なにやらダイアログが出てきますが、今回はローカライズ対象の言語を追加したいだけなので詳細は省略します。
コンパイル終了後ローカライズアセットを作成しようとすると、言語が追加されていることがわかります。
◆L10Nディレクトリが出てこない><
・【確認事項】コンテンツブラウザの設定内 [ローカライズされたコンテンツを表示] にチェックがはいっているか?
→チェックをいれると出てきます。
◆ちゃんと設定したのにローカライズされるアセットとされないアセットがある><
この例では犬も猫をアセットローカライズの対象としていて、言語を切り替えて再起動をしても犬のアセットしか変更されていないという現象が起きています。
※ここでの確認は起動引数なしでスタンドアローン起動をし、UIに入力された言語タグをカレントの言語へ設定、OpenLevelで再起動をするようなテスト環境を用意しています。
・【確認事項】ローカライズアセットを作成しているか?
→愚問ですが対応する言語毎にローカライズアセットを作成しているか確認してください。
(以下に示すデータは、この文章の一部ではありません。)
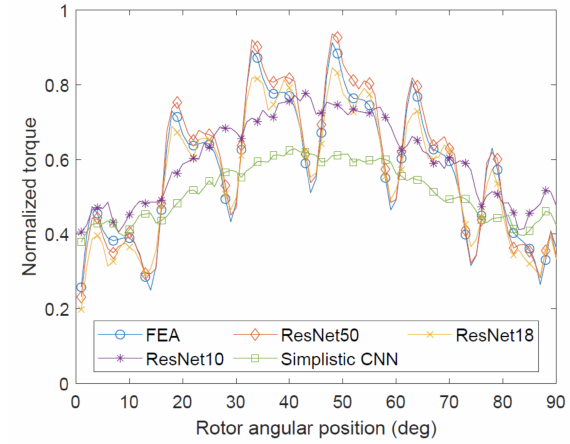
Figure 8. Example of CNN outputs in high-torque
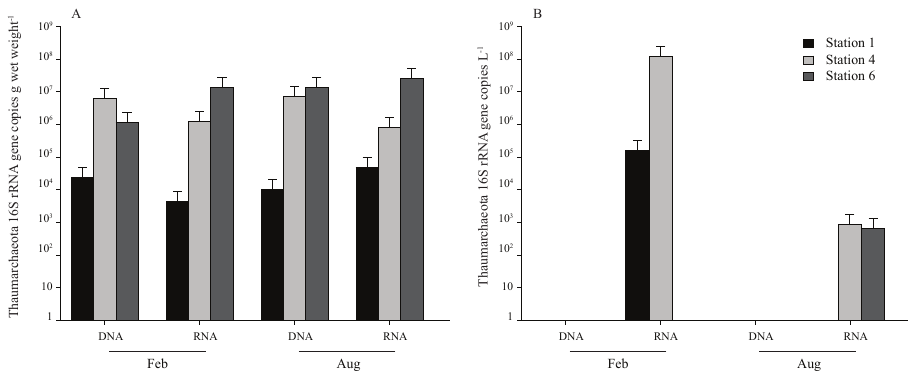
Fig. 4. Thaumarchaeota 16S rRNA gene copies (A) in surface sediment (gwetweight − 1 ) and (B) in surface water (L − 1 ) from selected stations in February (Feb) and August (Aug). Logarithmic scale was used. Detection limit of the analysis, 220copiesg − 1 and 30copiesL − 1 . Table 3. Composition (% of total clones sequenced) of archaeal 16S rRNA gene transcript clone libraries retrieved from stations 4 and 6 – surface sediments from August 2010 and surface waters from February 2010. Archaeal groups Surface water – February Sediment –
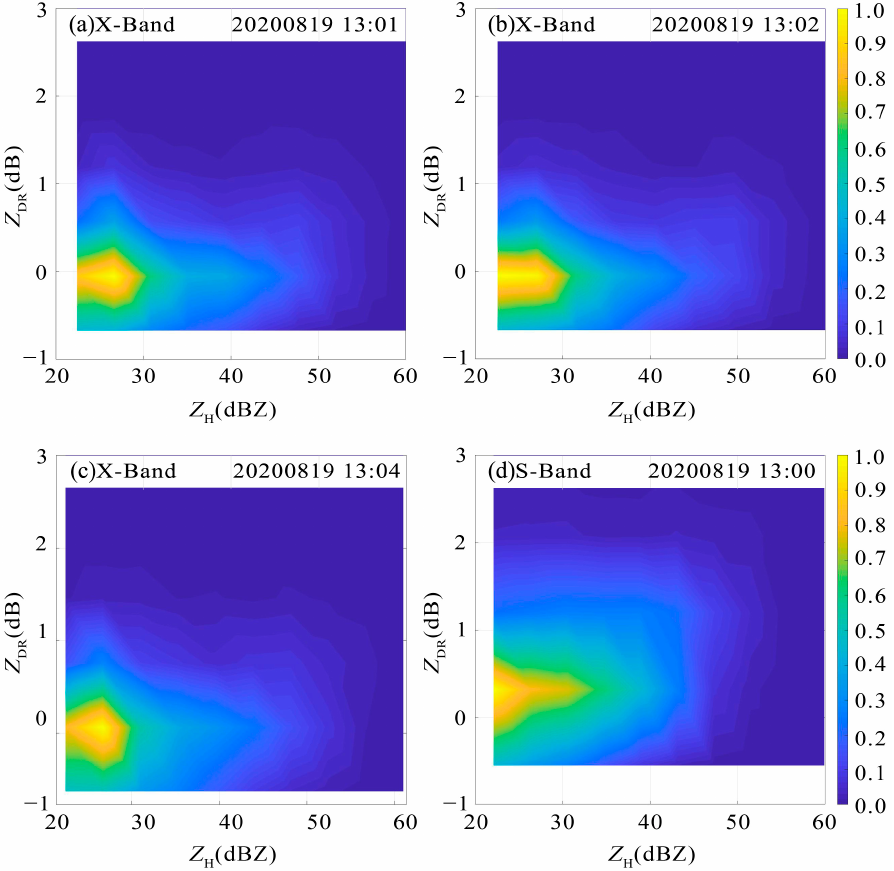
Figure 11. The normalized density of Z H - Z DR. in the Typhoon Higos rainband observed by the Nansha X-band PAR at ( a ) 13:00, ( b ) 13:02, ( c ) 13:04, and ( d ) the S-band radar at 13:00 on 19 August 2020.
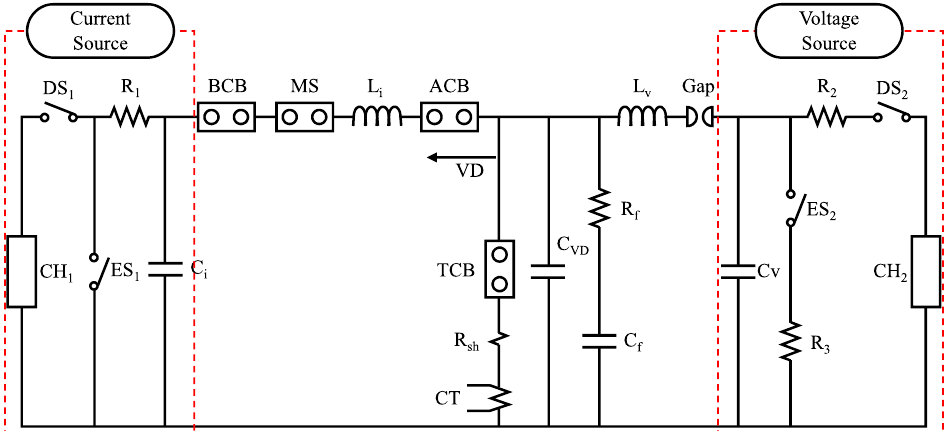
Figure 1. Synthetic test circuit for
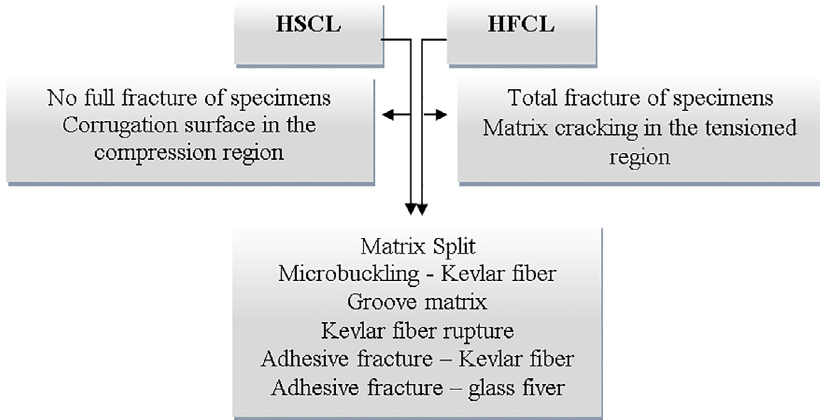
Figure 21. Flowchart: three-point bending test fracture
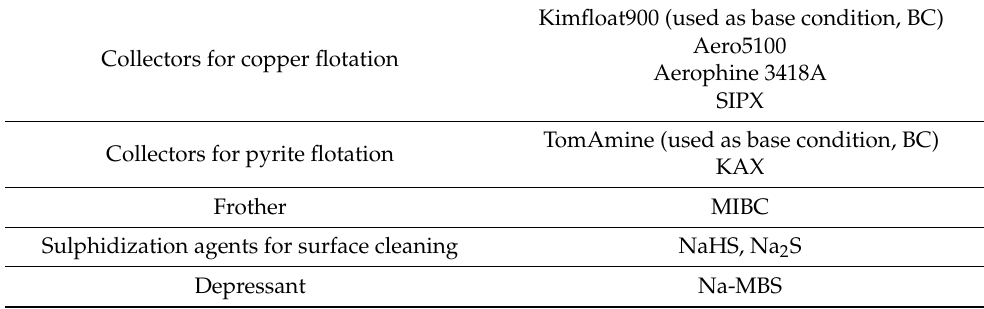
Table 3. Reagent scheme used in the flotation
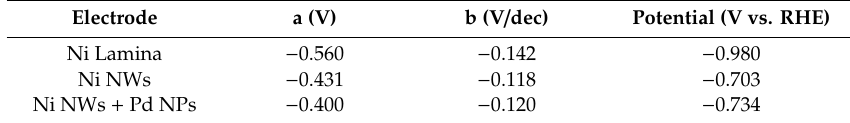
Table 2. Fitted Tafel parameters for HER and potential mean value for a mid-term galvanostatic test at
Question: Author a descriptive caption for the visualization shown.
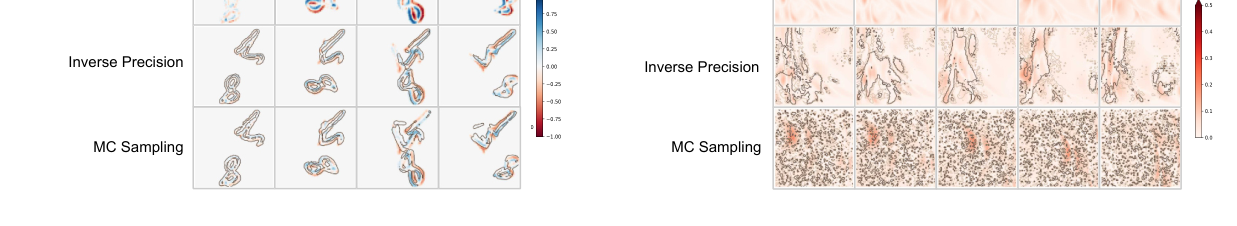
Answer: Predictions and inverse precision of CogDPM on rigid-body MovingMNIST dataset (left) and Turbulence flow dataset (right).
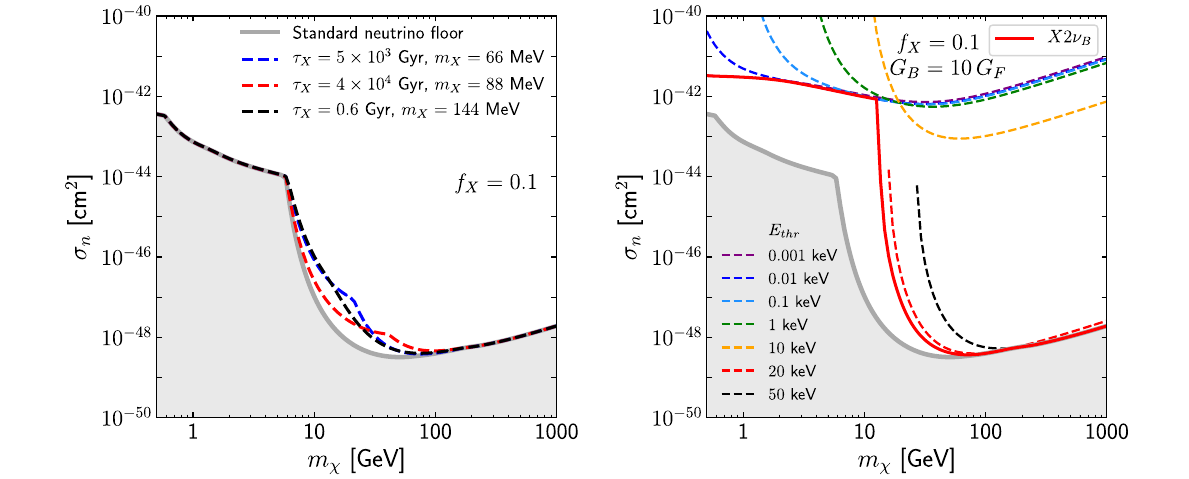
Fig. 7 The DM exclusion potential in the presence of DR in form of result without DR. The various dashed lines show the limits for varying SM neutrinos for various exemplary currently allowed combinations of threshold energy for DR. The thick blue (red) curve as the minimum of ( m ,τ ) in the left panel and for ν = 60MeV, τ = 10 Gyr all curves is the modified neutrino X X B with m X X and G B = 10 G F in the right panel; the gray region shows the standard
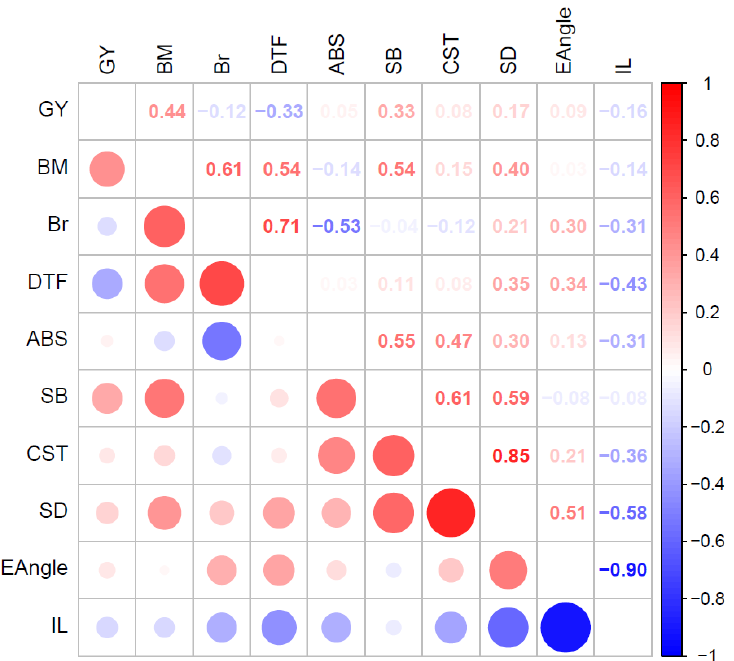
Figure 3. Additive genetic correlations calculated from the additive variance and covariance components from the optimized multivariate linear mixed model of 10 traits: single plant grain yield (GY), dry biomass (BM), basal branches (Br; square root transformed), days to flower (DTF), ascochyta blight score (ABS), stem buckling (SB), compressed stem thickness (CST), stem diameter (SD), early stem angle (EAngle), and internode length (IL). Actual values of the genetic correlations are shown above the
・【確認事項】GameInstanceでアセットをハード参照していないか?
→ソフト参照にするか、不要であれば参照を切りましょう。
GameInstanceはゲームを起動している限りレベルが変わっても常駐し続ける特殊なクラスです。
そのためレベルの切り替わり(再起動)によってアセットの読み替えを行うアセットローカライズは、GameInstanceからハード参照されているアセットに適用されません。
GameInstanceから直にハード参照されていないかはもちろんのこと、GameInstanceの子孫のどこかでハード参照されていると、いくらゲーム内で再起動をかけてもリロードはされないので注意しましょう。
まとめ
アセットローカライズは結構簡単にできます。
確認が少し手間だったり、うまくいかないこともあるかもしれませんが、原因は紐解いていけば単純なはず。
実装~確認までアーティストだけで完結しますが、参照関係などはプログラマの手を借りないとわからない部分だと思うので連携して実装していければいいですね。